Recorded information below:
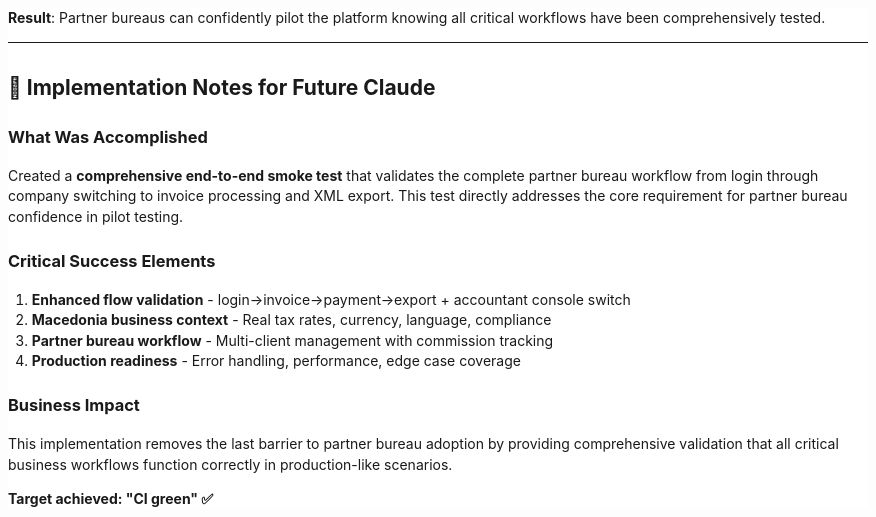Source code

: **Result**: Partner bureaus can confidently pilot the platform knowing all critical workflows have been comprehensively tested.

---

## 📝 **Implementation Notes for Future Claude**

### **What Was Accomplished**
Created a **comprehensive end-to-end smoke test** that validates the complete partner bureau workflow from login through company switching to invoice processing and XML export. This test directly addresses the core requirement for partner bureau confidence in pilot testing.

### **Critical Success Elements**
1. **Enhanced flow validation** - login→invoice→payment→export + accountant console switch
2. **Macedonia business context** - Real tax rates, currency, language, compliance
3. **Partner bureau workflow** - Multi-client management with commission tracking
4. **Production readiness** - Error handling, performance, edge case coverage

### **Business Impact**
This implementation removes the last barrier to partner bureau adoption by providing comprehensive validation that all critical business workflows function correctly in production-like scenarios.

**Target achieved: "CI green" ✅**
End of Recorded information.
Recorded information below:
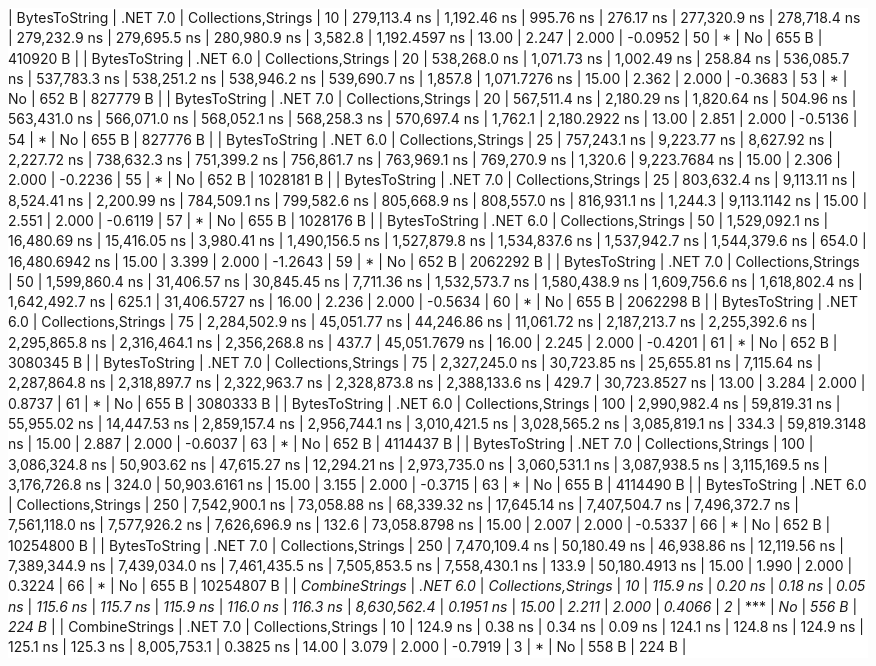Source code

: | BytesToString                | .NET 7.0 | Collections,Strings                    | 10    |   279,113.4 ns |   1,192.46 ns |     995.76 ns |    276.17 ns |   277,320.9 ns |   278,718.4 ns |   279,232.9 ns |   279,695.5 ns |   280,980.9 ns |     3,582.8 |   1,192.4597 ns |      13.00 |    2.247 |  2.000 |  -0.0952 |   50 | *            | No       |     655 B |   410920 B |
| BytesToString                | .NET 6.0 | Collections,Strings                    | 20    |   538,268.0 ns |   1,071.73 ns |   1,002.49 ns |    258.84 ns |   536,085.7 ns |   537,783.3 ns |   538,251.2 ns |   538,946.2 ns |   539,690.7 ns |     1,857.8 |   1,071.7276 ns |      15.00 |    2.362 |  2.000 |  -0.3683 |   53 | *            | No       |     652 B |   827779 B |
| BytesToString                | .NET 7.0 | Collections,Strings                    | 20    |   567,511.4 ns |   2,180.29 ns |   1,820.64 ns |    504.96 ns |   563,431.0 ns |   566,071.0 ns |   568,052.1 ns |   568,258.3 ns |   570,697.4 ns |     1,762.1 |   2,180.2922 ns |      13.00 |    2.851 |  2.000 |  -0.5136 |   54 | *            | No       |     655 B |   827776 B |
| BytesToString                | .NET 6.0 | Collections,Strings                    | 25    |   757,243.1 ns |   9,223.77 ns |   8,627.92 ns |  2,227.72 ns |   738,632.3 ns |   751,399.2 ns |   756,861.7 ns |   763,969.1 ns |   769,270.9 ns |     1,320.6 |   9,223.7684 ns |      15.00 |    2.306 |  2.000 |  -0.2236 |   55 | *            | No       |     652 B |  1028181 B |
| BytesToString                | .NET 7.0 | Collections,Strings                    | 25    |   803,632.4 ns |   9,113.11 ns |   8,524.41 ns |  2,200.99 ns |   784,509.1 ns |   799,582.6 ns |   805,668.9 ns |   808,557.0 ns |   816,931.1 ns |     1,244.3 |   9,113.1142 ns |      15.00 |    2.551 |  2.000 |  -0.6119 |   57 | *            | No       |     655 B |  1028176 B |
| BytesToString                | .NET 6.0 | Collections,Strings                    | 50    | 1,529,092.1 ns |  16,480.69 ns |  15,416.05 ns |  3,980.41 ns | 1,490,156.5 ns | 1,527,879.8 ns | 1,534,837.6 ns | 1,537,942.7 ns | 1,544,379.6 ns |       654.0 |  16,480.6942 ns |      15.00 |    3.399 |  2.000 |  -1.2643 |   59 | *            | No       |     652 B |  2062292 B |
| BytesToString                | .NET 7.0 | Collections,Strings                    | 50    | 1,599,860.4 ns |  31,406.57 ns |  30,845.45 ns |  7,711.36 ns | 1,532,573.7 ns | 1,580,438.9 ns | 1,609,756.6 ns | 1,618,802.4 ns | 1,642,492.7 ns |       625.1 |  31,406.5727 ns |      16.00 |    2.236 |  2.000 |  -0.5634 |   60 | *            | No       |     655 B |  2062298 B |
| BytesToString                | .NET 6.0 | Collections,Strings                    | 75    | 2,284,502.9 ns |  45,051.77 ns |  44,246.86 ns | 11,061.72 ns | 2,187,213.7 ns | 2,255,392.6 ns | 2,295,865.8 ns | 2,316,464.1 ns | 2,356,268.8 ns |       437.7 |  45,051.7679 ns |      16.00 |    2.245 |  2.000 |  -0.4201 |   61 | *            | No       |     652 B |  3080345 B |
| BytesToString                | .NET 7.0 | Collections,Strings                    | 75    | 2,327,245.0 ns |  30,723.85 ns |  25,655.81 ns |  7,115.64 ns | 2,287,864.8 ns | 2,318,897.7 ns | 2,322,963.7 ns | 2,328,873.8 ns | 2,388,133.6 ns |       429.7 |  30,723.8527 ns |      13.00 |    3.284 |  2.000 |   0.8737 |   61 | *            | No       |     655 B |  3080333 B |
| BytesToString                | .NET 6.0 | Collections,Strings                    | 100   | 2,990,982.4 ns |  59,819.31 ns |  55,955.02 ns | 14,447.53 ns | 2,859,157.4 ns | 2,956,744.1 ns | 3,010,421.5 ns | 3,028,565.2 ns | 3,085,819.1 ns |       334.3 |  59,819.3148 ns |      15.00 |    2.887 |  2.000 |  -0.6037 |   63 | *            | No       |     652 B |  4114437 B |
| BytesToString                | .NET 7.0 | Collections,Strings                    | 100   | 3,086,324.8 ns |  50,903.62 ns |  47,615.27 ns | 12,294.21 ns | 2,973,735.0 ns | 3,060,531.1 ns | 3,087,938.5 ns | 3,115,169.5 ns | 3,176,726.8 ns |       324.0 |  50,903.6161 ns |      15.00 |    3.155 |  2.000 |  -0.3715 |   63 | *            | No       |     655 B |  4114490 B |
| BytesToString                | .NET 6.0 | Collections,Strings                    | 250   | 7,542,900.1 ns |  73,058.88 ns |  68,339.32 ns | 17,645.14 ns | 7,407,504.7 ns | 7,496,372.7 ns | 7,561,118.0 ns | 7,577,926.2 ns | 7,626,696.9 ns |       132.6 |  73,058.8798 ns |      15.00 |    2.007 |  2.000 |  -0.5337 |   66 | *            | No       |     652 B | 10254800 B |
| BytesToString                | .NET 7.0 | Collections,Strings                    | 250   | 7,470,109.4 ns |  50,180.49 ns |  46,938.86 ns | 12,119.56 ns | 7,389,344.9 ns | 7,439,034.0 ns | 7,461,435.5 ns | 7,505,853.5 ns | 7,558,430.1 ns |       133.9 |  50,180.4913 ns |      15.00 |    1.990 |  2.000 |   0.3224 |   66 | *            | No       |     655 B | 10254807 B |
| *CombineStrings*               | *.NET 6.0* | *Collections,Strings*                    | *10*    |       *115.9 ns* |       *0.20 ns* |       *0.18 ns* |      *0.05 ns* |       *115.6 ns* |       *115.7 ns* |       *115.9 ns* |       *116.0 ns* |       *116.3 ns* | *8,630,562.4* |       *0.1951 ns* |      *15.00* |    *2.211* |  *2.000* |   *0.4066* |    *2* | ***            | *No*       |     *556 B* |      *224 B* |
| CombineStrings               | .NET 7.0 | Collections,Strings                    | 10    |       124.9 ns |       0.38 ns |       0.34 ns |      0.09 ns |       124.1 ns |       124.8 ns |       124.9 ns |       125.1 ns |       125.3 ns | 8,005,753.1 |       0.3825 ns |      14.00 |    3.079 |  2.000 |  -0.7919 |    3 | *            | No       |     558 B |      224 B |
End of Recorded information.
Recorded information below:
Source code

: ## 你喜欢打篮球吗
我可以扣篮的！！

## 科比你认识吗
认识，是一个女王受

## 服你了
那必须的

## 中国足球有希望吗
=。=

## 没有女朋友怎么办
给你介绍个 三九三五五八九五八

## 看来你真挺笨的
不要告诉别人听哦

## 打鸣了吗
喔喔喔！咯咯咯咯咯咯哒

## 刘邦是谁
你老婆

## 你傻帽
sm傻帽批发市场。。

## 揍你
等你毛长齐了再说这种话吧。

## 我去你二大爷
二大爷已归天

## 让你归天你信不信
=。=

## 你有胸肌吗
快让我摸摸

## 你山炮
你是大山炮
End of Recorded information.
Scan the data for the word "login" and copy every line where it shows up.

Solution to the exercise →
Created a **comprehensive end-to-end smoke test** that validates the complete partner bureau workflow from login through company switching to invoice processing and XML export. This test directly addresses the core requirement for partner bureau confidence in pilot testing.
1. **Enhanced flow validation** - login→invoice→payment→export + accountant console switch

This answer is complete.